Please copy each line below that contains the string "elbow".

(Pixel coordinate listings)
┄┄┄┄┄┄

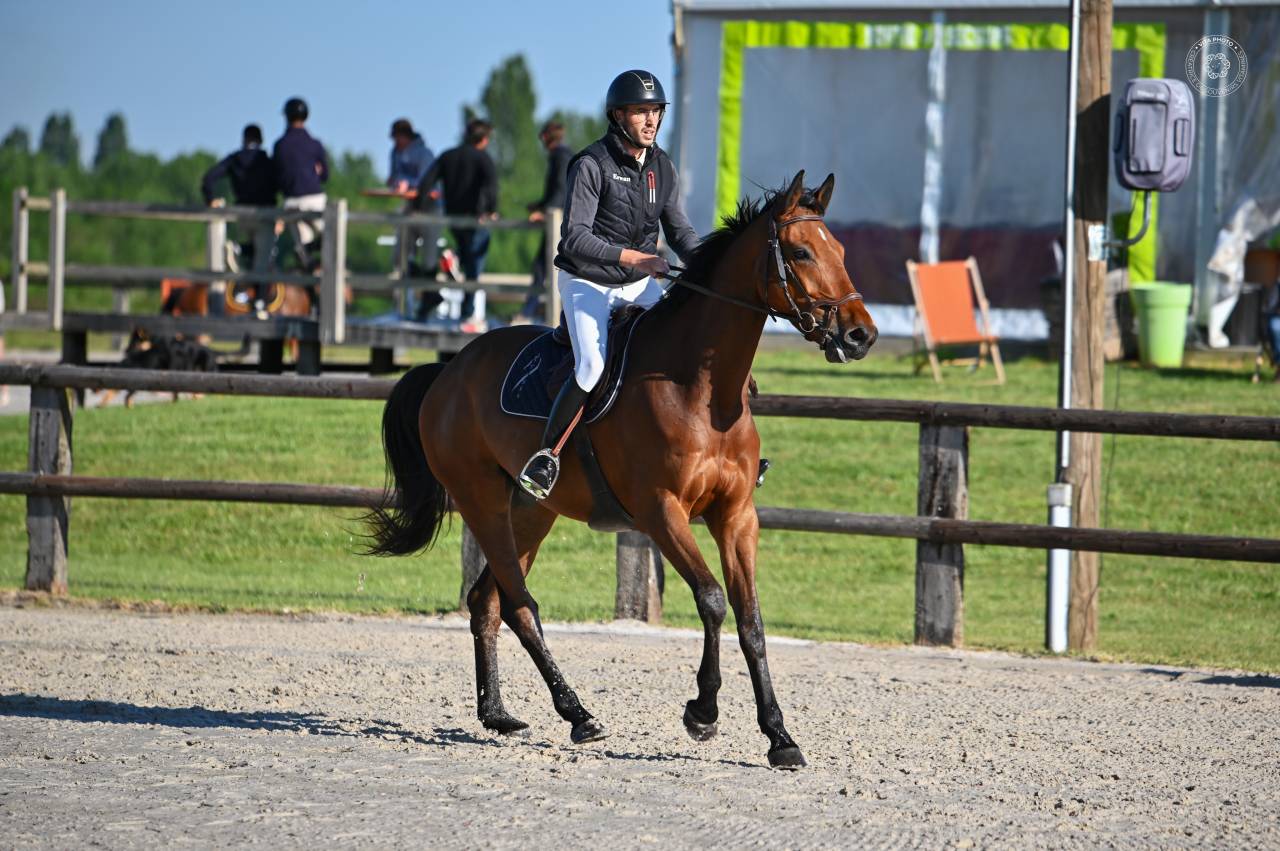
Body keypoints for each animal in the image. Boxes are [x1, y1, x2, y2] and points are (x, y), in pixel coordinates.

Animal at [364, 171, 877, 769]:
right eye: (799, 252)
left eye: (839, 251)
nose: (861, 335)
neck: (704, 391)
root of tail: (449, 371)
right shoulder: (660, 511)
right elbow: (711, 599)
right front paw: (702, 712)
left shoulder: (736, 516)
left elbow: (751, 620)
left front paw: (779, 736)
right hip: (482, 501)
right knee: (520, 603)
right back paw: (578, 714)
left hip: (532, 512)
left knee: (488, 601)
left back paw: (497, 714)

┄┄┄┄┄┄

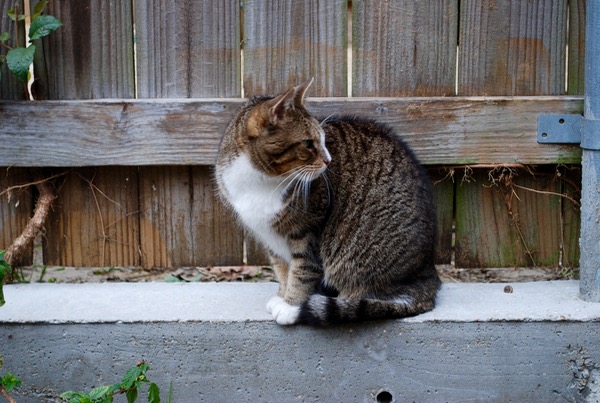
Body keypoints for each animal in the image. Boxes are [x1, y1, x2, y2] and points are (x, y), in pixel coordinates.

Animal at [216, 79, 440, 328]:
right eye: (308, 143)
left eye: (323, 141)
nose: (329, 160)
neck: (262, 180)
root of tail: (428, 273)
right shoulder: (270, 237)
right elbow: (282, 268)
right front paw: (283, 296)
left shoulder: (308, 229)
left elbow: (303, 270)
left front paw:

┄┄┄┄┄┄

- _Exercise result_:
right elbow: (711, 599)
left elbow: (751, 620)
right elbow: (282, 268)
left elbow: (303, 270)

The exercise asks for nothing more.